• **Exercise prompt**
Among the records below, which lines contain the string "verschillende"? Report them.

━━━━

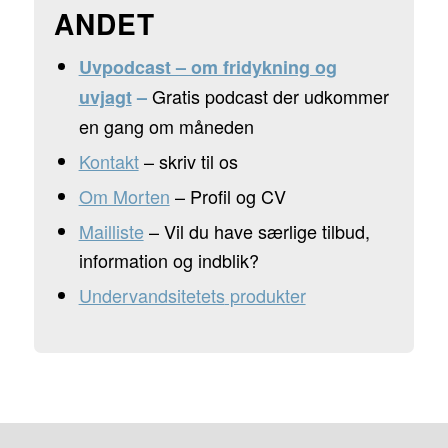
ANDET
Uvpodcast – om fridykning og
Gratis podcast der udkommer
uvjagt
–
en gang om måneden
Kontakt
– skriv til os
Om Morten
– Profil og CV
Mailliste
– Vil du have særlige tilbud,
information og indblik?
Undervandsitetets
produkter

━━━━

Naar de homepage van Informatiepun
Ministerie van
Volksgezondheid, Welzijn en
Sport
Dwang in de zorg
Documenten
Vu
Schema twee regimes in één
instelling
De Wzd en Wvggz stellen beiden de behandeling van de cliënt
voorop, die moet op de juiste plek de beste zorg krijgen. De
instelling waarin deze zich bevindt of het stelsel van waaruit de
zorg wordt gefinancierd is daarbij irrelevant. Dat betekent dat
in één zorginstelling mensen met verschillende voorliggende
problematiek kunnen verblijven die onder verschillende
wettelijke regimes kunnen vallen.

━━━━

• **Written solution**
in één zorginstelling mensen met verschillende voorliggende
problematiek kunnen verblijven die onder verschillende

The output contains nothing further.